▶ TASK DIRECTIONS
Copy the stretch from the line containing "collectors: G. Kun" through the end of the rows, keeping every character the same and including both ends.

▶ LISTED ENTRIES
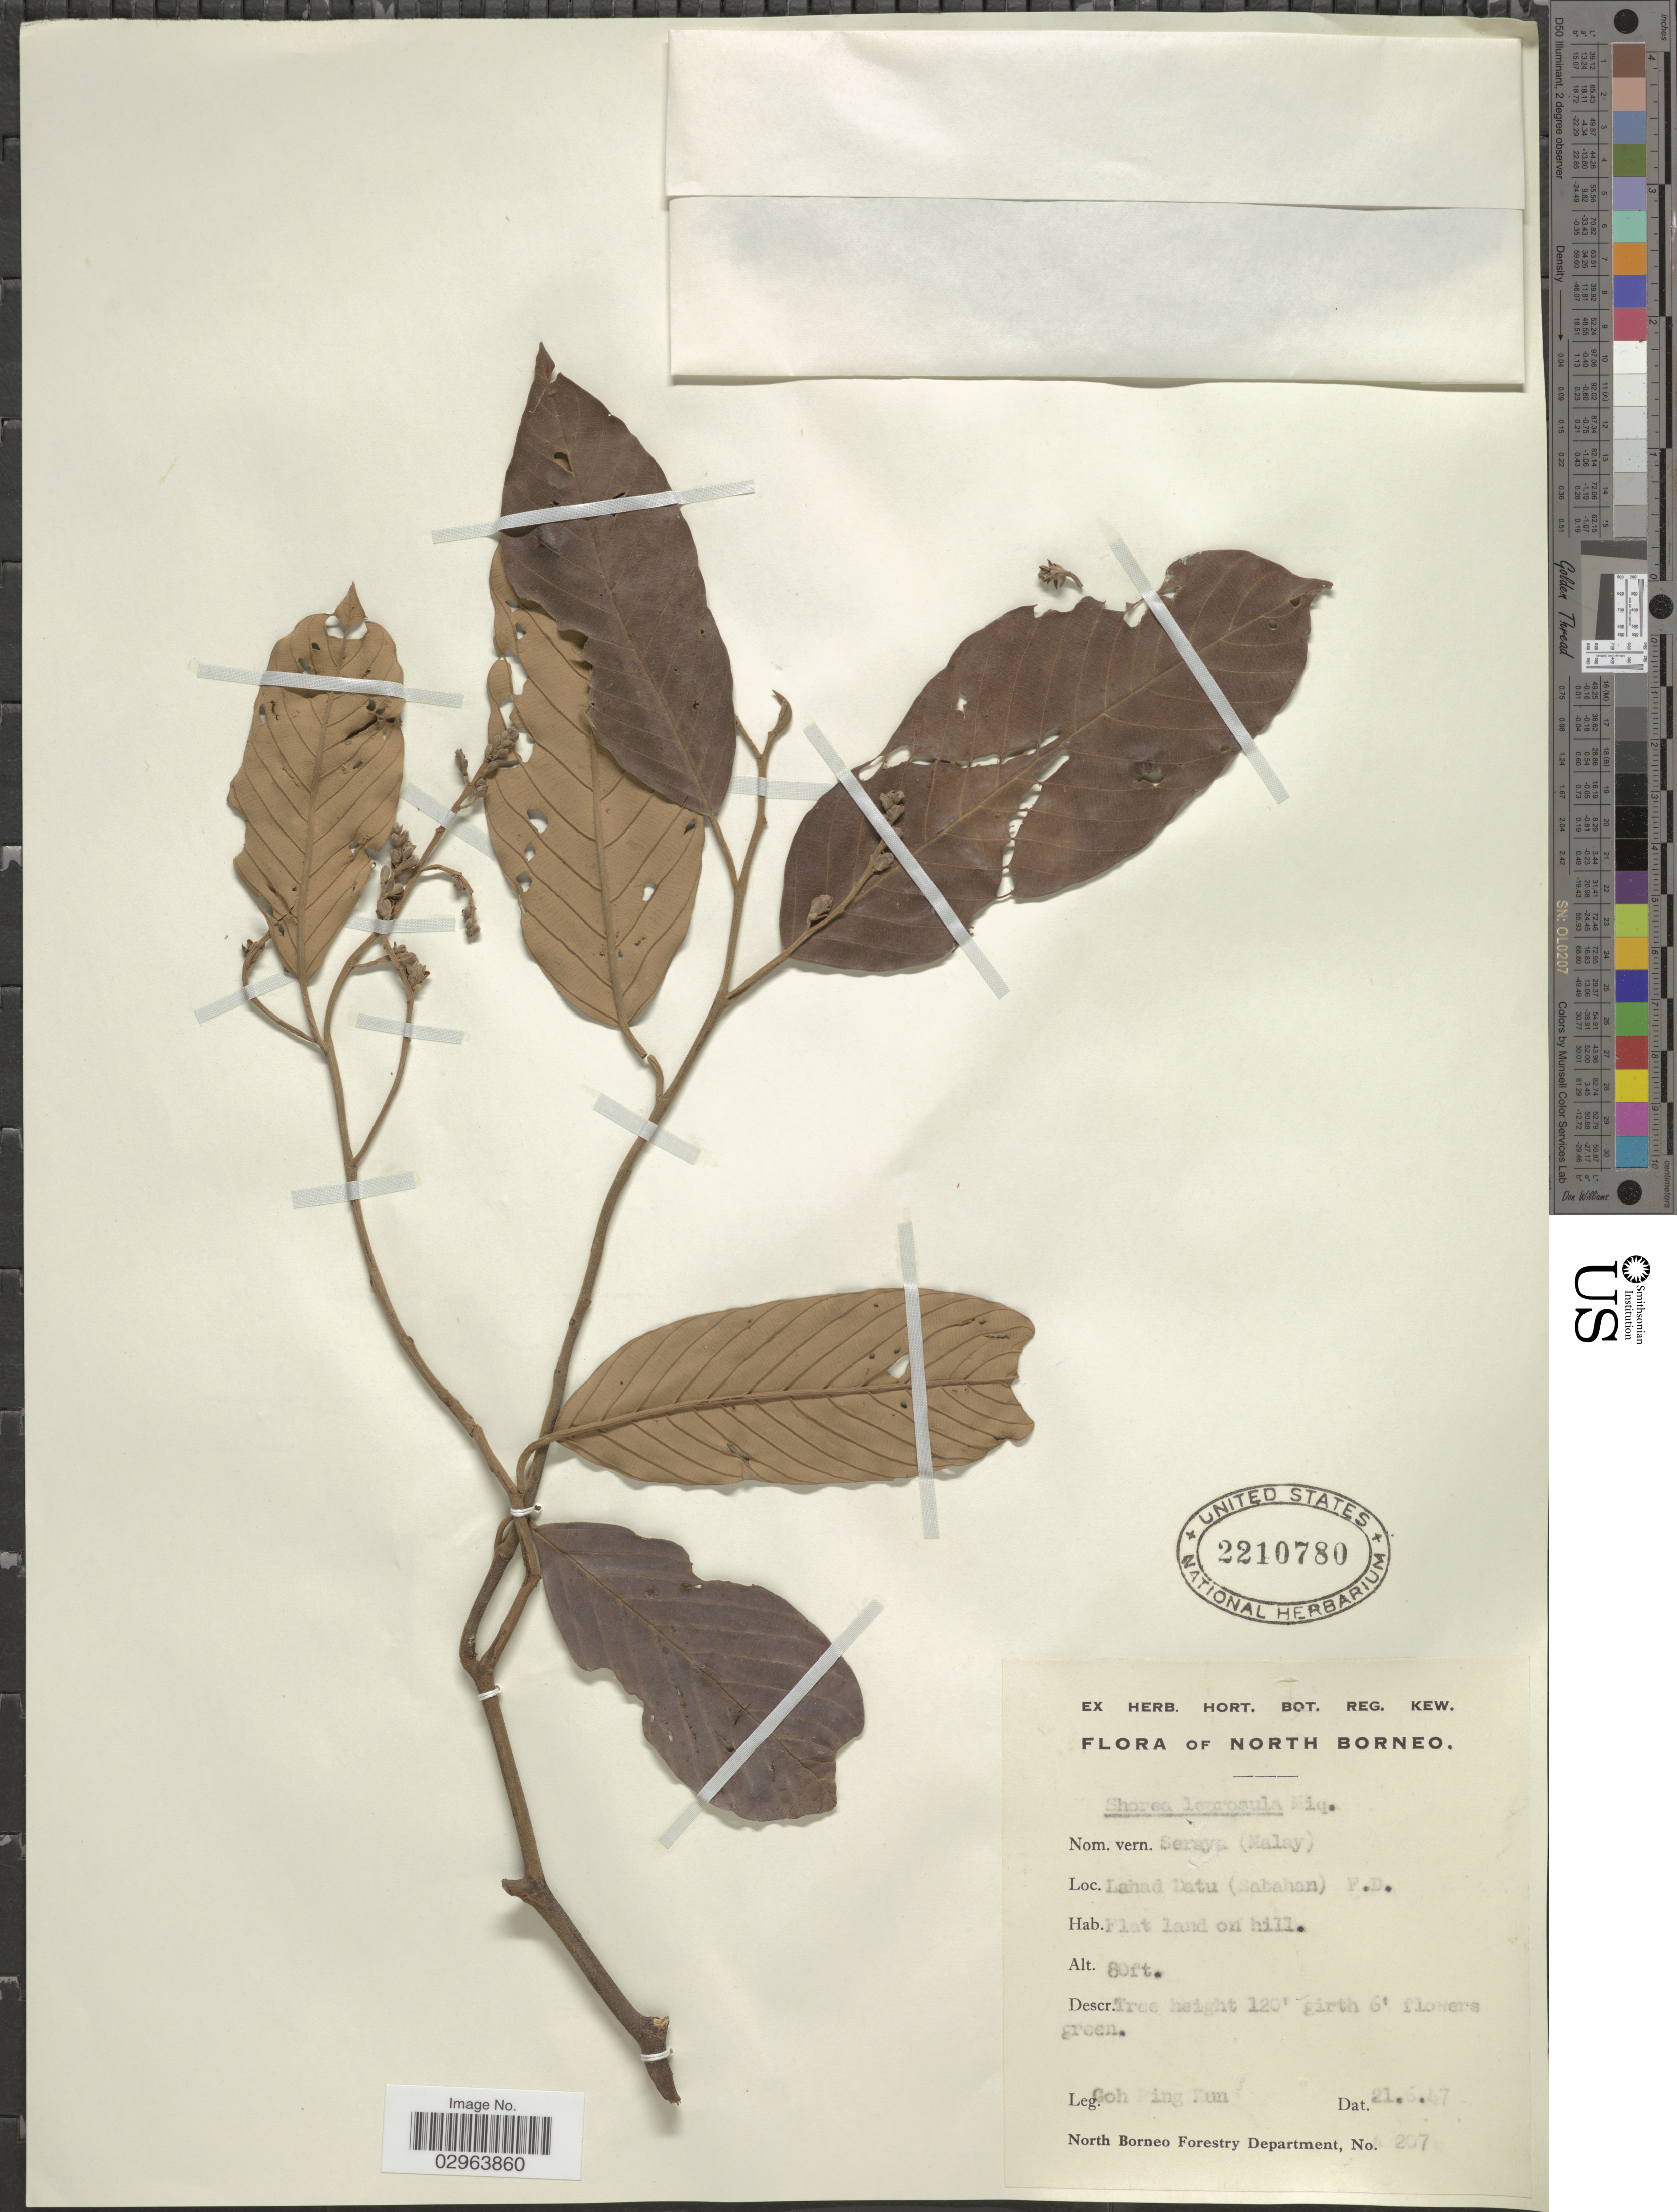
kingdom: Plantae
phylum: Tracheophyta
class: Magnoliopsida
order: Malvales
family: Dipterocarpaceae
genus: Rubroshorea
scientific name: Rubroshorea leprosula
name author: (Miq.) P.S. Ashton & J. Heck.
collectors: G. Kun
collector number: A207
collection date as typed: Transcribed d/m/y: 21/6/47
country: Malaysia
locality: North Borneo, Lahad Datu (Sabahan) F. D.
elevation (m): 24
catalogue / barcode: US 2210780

▶ EXERCISE SOLUTION
collectors: G. Kun
collector number: A207
collection date as typed: Transcribed d/m/y: 21/6/47
country: Malaysia
locality: North Borneo, Lahad Datu (Sabahan) F. D.
elevation (m): 24
catalogue / barcode: US 2210780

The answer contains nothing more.